Shifting things left by one bit effectively multiplies by two, shifting things right by one bit divides by two rounding down. Adding one in the middle makes it so that "rounding down" is actually rounding up if the result would have been above a .5 decimal part.

It's basically the same as if you wrote...

skip = int((1.0*total/surplus) + 0.5)

except with everything multplied by 2, and then later divided by 2, which is something you can do with integer arithmetic (since bit shifts don't require floating point).

Answer 2

This should work too:

def rint(n):
    return (int(n+.5) if n > 0 else int(n-.5))

Answer 3

Simply take care of the rounding rule before you ever divide. For the simplest round-half-up:

if total % surplus < surplus / 2:
    return total / surplus
else:
    return (total / surplus) + 1

Tweak a little bit if you need to do a proper round-to-even.

Answer 4

You can do this quite simply:

(n + d // 2) // d, where n is the dividend and d is the divisor.

Alternatives like (((n << 1) // d) + 1) >> 1 or the equivalent (((n * 2) // d) + 1) // 2 may be SLOWER in recent CPythons, where an int is implemented like the old long.
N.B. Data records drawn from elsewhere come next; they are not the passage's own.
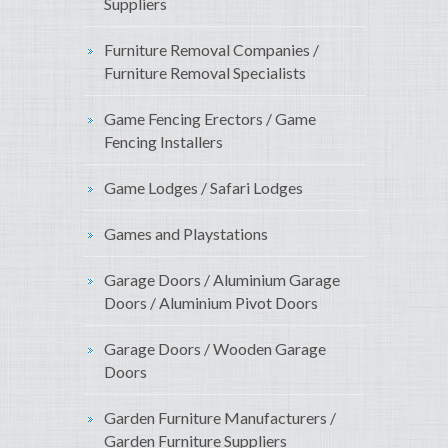
Suppliers
Furniture Removal Companies /
Furniture Removal Specialists
Game Fencing Erectors / Game
Fencing Installers
Game Lodges / Safari Lodges
Games and Playstations
Garage Doors / Aluminium Garage
Doors / Aluminium Pivot Doors
Garage Doors / Wooden Garage
Doors
Garden Furniture Manufacturers /
Garden Furniture Suppliers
The simple method does 3 variable accesses, 1 constant load, and 3 integer operations. The complicated methods do 2 variable accesses, 3 constant loads, and 4 integer operations. Integer operations are likely to take time which depends on the sizes of the numbers involved. Variable accesses of function locals don't involve "lookups".

If you are really desparate for speed, do benchmarks. Otherwise, KISS.